Important terms and conditions:

>> Malaysian citizen born and working in Penang aged 21 and above.

>> Registered voter in Penang or residing in Penang for at least five years from date of application.

>> Household income not exceeding RM2,500 for low cost; not exceeding RM3,500 for medium-low cost; income not exceeding RM6,000 for affordable homes priced RM200,000; income not exceeding RM8,000 for affordable homes priced RM300,000; income not exceeding RM10,000 for affordable homes priced
at RM400,000.

>> Applicant and spouse must not own any property for low-cost or low-medium cost applications.

For more of such housing schemes and programmes, visit the respective official websites online.

Targets for public affordable housing under various schemes

Programmes Housing units
PBR 47,000
PPR 50,000
PR1MA 380,000
PPA1M 88,000
RMR1M 55,000
RUMAWIP 33,000
Total 653,000

Eleventh Malaysia Plan 2016 to 2020

In the 11th Malaysia Plan 2016 to 2020, affordable housing is included as a development objective, complete with a five-year plan. Among the strategies to attain the objectives are to increase affordability and accessibility for low- and middle-income households, as well as to strengthen management and delivery of public housing programmes to promote more efficient and sustainable affordable housing for the people.

According to the "plan", 11 factors are incorporated in its efforts to provide quality affordable housing over the next few years. These include:

1) eliminating housing approvals that are not based on demands;

2) reducing government maintenance funding;

3) improving co-ordination in planning and implementing through the National Housing Council;

4) encouraging residents' commitment in maintenance, cleanliness and prevention of vandalism;

5) using potential waqf and baitulmal land for development of affordable housing;

6) construction of transit housing for youth;

7) augmenting private sector participation;

8) developing maintenance cost sharing for low-cost housing;

9) enhancing access to financing schemes;

10) creating a land bank for future needs; and

11) establishing an integrated database of all affordable housing projects for effective planning and implementation.

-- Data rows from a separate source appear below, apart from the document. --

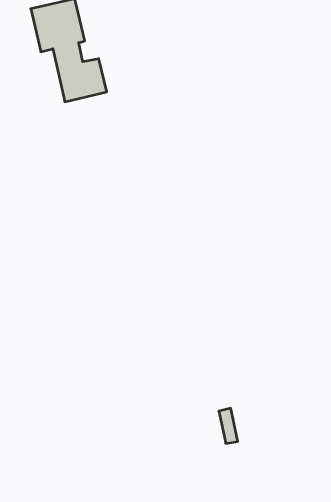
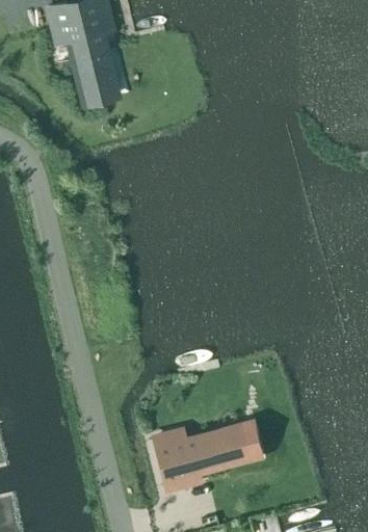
building: none -> [151,424,244,486]

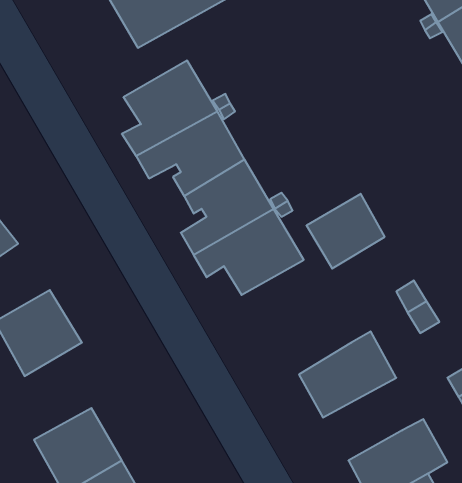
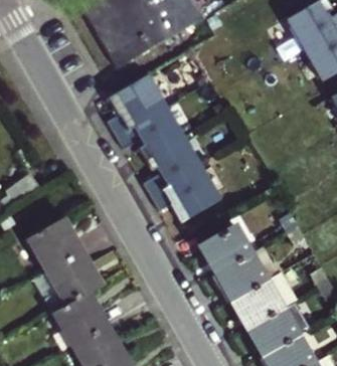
building: [306,194,385,269] -> [202,224,251,271]
building: none -> [43,251,102,313]
building: none -> [233,272,297,326]

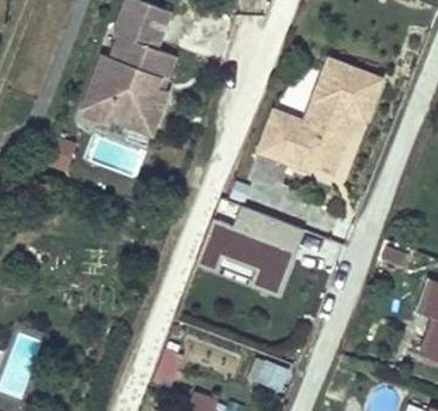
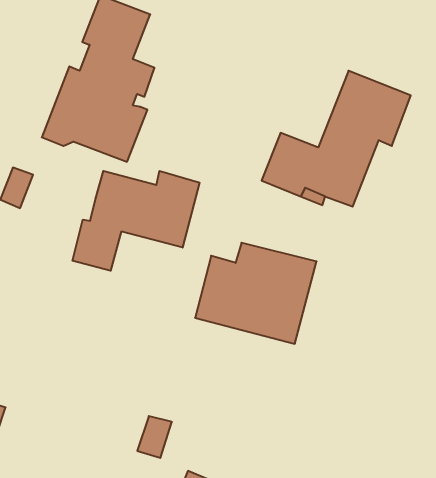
building: none -> [72,171,200,271]

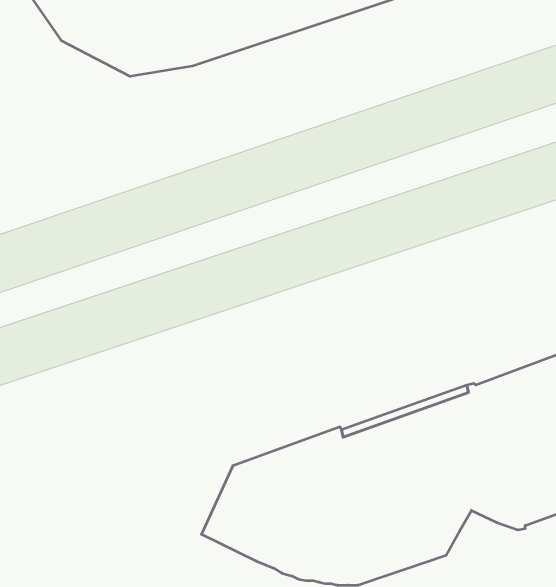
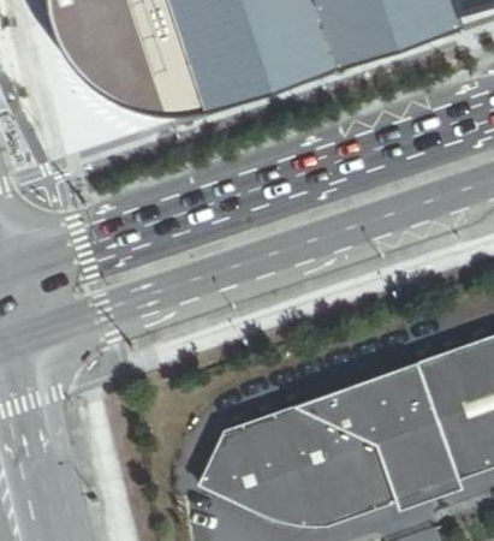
building: none -> [401,464,462,507]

While affordable housing may be just a small part of the big plan, it has at least been seen as a prominent element in the big picture of things to come and significantly targets to result in "one house per household".

Underlining action-driven developments that are people-centric and lead to positive long-term changes, the 11th Malaysia Plan, described as different from any other, anchors growth on and for the people.

Moreover, with the National Housing Policy up for review next year, it will be exciting to see what other beneficial programmes, schemes and subsidies will be offered to the people where home ownership is concerned.